We obviously do know what happens after death. We die and that’s it.
Actually, no one knows. You seem pretty hung up on providing 100% solid evidence; when it comes to an afterlife, we don't have much proof to go on either way. You like to compare the idea of an afterlife to unicorns, but unicorns like this are everywhere, especially if you are coming from another point of view. The universe didn't exist before the big bang, and then suddenly it did? That's a unicorn. There are 1018 stars in the universe, but no detectable lifeforms (a.k.a. Fermi's paradox)? That's a unicorn. Primal soup formed amino acids, then DNA, then cells, then humans? That's a unicorn. Quantum physics was considered a unicorn by Einstein.
And so it makes sense that one of the biggest unicorns of all – that one specific lump of organic matter called 'The Brain' would produce Consciousness and Qualia, even though they have no influence on the survivability of the body as a biological machine and thus have no reason to exist – is subject to fierce philosophical debate. Philosophers like David Chalmers use the 'zombie argument' to make a valid case that brains and consciousness aren't coupled in the way you propose at all, and it is in fact becoming mainstream in neuroscience that consciousness is a by-product of information transfer or even a property that all complex systems posses. When you think about it, why would 80 billion neurons lead to consciousness, but not 80 trillion transistors? Even your laptop might be conscious.

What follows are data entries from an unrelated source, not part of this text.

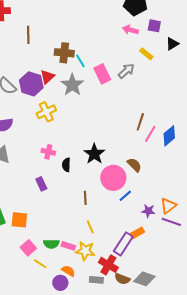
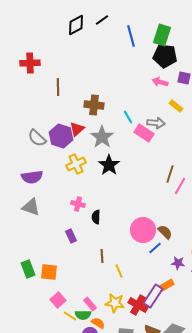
cyan line: (80, 61) -> (128, 117), moved
gray arrow: (126, 71) -> (156, 123), turned 48
pink rectangle: (102, 74) -> (144, 133), moved, turned -30
black star: (94, 154) -> (109, 165), moved
brown semicircle: (134, 165) -> (165, 232), moved
brown line: (85, 198) -> (102, 256), moved
yellow line: (90, 227) -> (119, 271), moved
green semicircle: (51, 244) -> (83, 315), moved
pink rectangle: (68, 246) -> (90, 304), moved, turned 32
red cross: (108, 265) -> (138, 305), moved

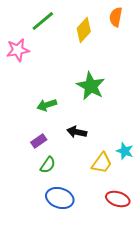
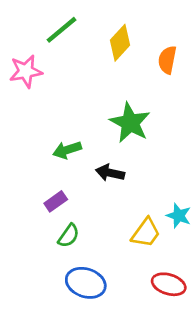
orange semicircle: (116, 17) -> (167, 60), moved
black arrow: (77, 132) -> (110, 173), moved

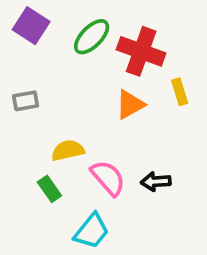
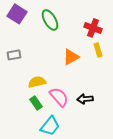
green ellipse: (92, 37) -> (50, 20), turned -75
red cross: (141, 51) -> (93, 28), moved, size x0.7
green rectangle: (49, 189) -> (36, 103), moved

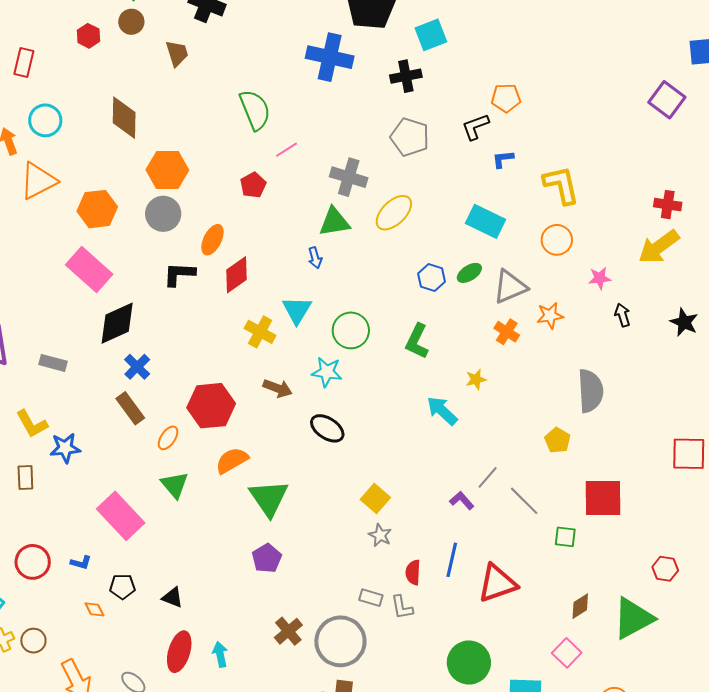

I'm sure you would call that a unicorn, just as I suppose you would take offence at the notion of 'free will', claiming that science has 'proven' we are deterministic machines. To dismiss all of these debates as being about 'unicorns' demonstrates a failure to grasp the full complexity of the discourse, ánd the nature of philosophy. As Paul Chamberlain said: áll truth claims must be proven, not just positive ones. The fact that many of the smartest philosophers debate these ideas to this day is not a testament to 'human irrationality' as you arrogantly put it, but to the fact that 'the hard problem of consciousness' is really hard. We just don't know enough about it.
And so when it comes to life after death, rather than bickering about the (non)existence of invisible unicorns, I would quote Wittgenstein: "Worüber man nicht sprechen kann, darüber muss man schweigen."
PS. I'm an atheist who doesn't believe in an afterlife.